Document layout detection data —

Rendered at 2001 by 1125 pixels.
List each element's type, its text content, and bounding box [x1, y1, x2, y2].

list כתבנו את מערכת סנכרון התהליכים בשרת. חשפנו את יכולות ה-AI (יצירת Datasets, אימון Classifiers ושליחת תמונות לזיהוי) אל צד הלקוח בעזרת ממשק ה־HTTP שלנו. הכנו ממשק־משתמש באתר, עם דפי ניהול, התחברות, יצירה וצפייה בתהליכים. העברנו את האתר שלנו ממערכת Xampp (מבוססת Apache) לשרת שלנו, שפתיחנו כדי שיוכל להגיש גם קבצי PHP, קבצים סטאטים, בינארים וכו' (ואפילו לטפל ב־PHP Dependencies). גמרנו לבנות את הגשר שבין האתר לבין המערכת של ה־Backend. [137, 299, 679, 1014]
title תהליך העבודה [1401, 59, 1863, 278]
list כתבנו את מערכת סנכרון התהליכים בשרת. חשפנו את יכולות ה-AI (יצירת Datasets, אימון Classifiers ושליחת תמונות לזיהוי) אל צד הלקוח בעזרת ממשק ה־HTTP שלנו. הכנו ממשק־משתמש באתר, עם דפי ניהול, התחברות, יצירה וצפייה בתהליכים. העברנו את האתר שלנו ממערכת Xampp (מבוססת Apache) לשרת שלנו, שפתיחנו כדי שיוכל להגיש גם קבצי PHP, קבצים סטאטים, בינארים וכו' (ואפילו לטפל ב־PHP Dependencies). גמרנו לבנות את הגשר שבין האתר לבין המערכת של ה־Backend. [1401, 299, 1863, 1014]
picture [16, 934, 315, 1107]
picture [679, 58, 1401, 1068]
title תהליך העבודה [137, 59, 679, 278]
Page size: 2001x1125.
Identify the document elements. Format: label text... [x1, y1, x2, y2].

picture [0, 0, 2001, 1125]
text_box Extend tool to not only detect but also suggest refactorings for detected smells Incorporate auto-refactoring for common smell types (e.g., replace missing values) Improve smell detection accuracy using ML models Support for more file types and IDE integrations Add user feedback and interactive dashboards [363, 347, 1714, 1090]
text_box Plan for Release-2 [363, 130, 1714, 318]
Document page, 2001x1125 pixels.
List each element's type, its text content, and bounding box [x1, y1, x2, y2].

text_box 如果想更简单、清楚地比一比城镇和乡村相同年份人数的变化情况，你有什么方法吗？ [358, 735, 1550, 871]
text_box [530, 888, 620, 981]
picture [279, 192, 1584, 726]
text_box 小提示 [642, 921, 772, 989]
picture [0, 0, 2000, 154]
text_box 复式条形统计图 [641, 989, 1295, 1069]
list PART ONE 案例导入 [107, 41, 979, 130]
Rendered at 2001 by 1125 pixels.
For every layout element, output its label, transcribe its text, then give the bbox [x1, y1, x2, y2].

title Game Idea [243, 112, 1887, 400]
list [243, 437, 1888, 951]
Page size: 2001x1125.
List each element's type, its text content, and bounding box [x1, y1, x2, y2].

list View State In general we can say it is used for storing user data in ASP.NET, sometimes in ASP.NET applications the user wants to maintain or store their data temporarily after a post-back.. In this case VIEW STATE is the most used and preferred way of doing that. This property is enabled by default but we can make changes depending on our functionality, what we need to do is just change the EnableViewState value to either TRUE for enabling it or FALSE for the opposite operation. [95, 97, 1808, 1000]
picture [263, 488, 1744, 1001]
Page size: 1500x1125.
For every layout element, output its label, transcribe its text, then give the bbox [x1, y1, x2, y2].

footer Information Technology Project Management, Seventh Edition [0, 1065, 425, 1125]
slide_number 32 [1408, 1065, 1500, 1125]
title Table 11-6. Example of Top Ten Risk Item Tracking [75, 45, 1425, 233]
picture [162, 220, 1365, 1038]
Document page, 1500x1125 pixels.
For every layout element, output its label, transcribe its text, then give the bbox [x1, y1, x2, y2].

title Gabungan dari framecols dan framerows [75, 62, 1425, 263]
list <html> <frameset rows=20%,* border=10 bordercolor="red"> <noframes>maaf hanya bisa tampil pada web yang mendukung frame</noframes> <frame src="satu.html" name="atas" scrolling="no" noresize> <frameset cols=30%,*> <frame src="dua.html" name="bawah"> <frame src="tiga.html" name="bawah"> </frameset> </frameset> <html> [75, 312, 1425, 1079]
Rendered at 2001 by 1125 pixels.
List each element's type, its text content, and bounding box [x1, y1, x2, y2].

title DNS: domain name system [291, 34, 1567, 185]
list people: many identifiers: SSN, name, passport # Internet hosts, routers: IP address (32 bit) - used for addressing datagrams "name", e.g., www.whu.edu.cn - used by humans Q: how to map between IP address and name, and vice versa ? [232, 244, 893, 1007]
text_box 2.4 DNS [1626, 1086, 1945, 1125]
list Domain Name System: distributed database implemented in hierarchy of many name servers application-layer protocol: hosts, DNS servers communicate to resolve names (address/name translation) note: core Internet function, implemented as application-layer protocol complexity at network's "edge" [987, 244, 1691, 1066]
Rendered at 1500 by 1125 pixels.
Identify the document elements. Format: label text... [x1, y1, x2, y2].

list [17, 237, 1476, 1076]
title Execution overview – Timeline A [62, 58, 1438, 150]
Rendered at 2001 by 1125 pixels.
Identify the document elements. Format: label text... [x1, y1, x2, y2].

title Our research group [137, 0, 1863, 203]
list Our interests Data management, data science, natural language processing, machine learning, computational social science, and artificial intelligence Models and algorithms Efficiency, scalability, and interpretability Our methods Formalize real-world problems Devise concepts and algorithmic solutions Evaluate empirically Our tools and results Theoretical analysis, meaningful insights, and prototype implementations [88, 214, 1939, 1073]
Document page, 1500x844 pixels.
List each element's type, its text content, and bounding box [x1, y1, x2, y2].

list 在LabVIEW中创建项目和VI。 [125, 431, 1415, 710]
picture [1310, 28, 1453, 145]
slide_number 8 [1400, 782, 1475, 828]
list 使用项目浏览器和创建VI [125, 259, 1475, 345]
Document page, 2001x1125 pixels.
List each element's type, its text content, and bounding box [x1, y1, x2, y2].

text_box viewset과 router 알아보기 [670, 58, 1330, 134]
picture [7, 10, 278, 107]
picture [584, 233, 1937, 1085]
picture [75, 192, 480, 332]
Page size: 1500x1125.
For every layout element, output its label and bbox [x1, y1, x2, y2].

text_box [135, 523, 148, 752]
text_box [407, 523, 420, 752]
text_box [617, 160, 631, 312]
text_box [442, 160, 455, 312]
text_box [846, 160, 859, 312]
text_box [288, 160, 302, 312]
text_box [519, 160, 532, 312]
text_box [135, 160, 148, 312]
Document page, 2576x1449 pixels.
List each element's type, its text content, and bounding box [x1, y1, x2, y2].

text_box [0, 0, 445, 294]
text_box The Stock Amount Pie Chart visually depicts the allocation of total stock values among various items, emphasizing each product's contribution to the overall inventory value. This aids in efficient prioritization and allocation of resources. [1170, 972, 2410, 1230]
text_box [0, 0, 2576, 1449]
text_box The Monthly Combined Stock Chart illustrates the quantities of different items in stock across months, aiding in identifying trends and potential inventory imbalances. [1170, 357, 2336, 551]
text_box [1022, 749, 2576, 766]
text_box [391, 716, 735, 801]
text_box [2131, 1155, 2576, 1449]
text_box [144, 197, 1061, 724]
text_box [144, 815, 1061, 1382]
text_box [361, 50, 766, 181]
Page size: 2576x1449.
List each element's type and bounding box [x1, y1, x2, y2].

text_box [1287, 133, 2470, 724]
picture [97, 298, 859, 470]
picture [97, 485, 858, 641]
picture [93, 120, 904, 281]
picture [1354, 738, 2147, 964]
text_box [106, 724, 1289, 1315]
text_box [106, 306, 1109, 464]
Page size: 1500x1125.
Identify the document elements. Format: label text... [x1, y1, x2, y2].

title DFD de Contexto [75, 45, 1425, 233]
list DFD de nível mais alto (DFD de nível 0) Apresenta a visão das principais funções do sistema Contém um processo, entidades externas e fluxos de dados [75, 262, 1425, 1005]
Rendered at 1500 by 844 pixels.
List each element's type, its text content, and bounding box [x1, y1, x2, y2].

Directive —
Look above for the line with "Rendered at 1500 by 844 pixels.", then copy it and each later line exactly, stopping at the last line of the records.

Answer area —
Rendered at 1500 by 844 pixels.
List each element's type, its text content, and bounding box [x1, y1, x2, y2].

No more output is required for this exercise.